In the opening scene, I watched an incredibly stylized alien-like silhouette turn into a satellite. And then it cut to a high tech lab, and then out to the desert, and then out to some glacier. As Paul Anderson assembled his team of protagonists, the movie had a distinct "Close Encounters of the Third Kind" or "Jurassic Park" vibe. In fact, now that I think about it, it had all the trappings of a Spielberg movie. The cherry on top of the sundae was when the wealthy tycoon Weyland, who was organizing the search party, turned out to be the actor who played "Bishop" in Aliens. I was on for the ride. I gripped my popcorn, I buckled in. I thought Paul Anderson had finally come into his own as a filmmaker... and he couldn't have picked a better time. Here was the unification of two of my favorite Science Fiction/Horror characters. If ever Paul Anderson was going to step up and be a real director, the time was now. I smiled, I squeezed my date's hand. This was gonna be great...

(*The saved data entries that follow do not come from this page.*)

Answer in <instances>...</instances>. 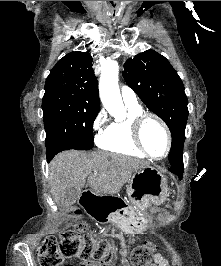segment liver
<instances>
[{
    "label": "liver",
    "instance_id": "liver-1",
    "mask_svg": "<svg viewBox=\"0 0 221 266\" xmlns=\"http://www.w3.org/2000/svg\"><path fill=\"white\" fill-rule=\"evenodd\" d=\"M146 166H149L148 162L130 156L69 150L57 154L51 161L49 185L56 202L67 189H82L87 177L91 189H108L116 194L134 172Z\"/></svg>",
    "mask_w": 221,
    "mask_h": 266
}]
</instances>
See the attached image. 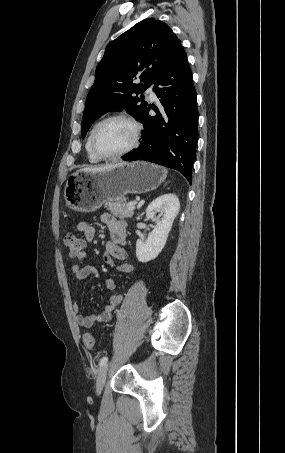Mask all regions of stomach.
Segmentation results:
<instances>
[{
  "instance_id": "stomach-1",
  "label": "stomach",
  "mask_w": 285,
  "mask_h": 453,
  "mask_svg": "<svg viewBox=\"0 0 285 453\" xmlns=\"http://www.w3.org/2000/svg\"><path fill=\"white\" fill-rule=\"evenodd\" d=\"M167 170L143 161L118 164L98 172L77 171L67 180L66 206L79 212H93L106 202H119L127 194H143L156 189Z\"/></svg>"
}]
</instances>
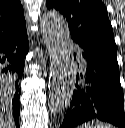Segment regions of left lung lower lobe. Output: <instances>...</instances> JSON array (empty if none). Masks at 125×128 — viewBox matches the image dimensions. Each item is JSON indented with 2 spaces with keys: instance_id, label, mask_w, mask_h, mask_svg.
<instances>
[{
  "instance_id": "obj_1",
  "label": "left lung lower lobe",
  "mask_w": 125,
  "mask_h": 128,
  "mask_svg": "<svg viewBox=\"0 0 125 128\" xmlns=\"http://www.w3.org/2000/svg\"><path fill=\"white\" fill-rule=\"evenodd\" d=\"M81 55L84 68L77 74L70 108L60 128H74L94 118L125 128L117 55L94 54L83 49Z\"/></svg>"
}]
</instances>
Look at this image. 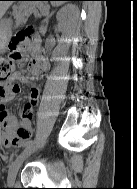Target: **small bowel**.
Listing matches in <instances>:
<instances>
[{"mask_svg":"<svg viewBox=\"0 0 137 189\" xmlns=\"http://www.w3.org/2000/svg\"><path fill=\"white\" fill-rule=\"evenodd\" d=\"M46 69L47 63L44 59L35 60L30 65V76H26L21 72H14L7 83L0 85V138L6 148L22 147L30 137L33 112L29 113L26 106L29 105L33 109L38 103L39 86L31 85L28 101L20 107L19 127L17 119L8 112L7 104L21 92V85H28L32 80L38 79Z\"/></svg>","mask_w":137,"mask_h":189,"instance_id":"obj_1","label":"small bowel"}]
</instances>
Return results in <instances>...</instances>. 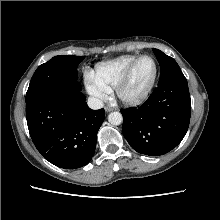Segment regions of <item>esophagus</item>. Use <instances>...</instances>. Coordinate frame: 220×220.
Instances as JSON below:
<instances>
[{
    "instance_id": "1",
    "label": "esophagus",
    "mask_w": 220,
    "mask_h": 220,
    "mask_svg": "<svg viewBox=\"0 0 220 220\" xmlns=\"http://www.w3.org/2000/svg\"><path fill=\"white\" fill-rule=\"evenodd\" d=\"M115 108H113V107H110V106H105V111L106 112H110V111H112V110H114Z\"/></svg>"
}]
</instances>
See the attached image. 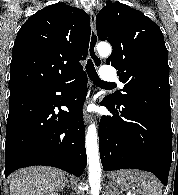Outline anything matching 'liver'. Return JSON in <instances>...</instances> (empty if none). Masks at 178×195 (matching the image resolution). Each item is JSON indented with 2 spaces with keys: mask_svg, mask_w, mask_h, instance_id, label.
<instances>
[{
  "mask_svg": "<svg viewBox=\"0 0 178 195\" xmlns=\"http://www.w3.org/2000/svg\"><path fill=\"white\" fill-rule=\"evenodd\" d=\"M62 170L44 166L19 169L11 175L10 195H44L65 184Z\"/></svg>",
  "mask_w": 178,
  "mask_h": 195,
  "instance_id": "liver-1",
  "label": "liver"
}]
</instances>
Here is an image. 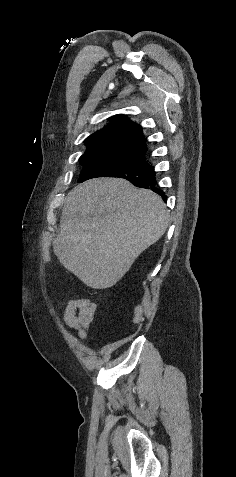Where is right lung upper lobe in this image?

And then, it started to suck. Gradually at first, almost as if Anderson was thinking that if he just gave us a great opening we might forget about the fact that the rest of the movie was terrible. I figured things were going badly when the heroes enter a pyramid that they've found thousands (millions?) of feet beneath an arctic whaling station. Hokey, yes... but I'm still buying it. And then, our heroes venture inside this ancient edifice and are trapped inside the pyramid because they decided to take some Predator guns. You'd think these people never saw Raiders of the Lost Ark. I kept waiting for someone to bust out a bull whip. The only thing that was missing was the flying darts and the big boulder.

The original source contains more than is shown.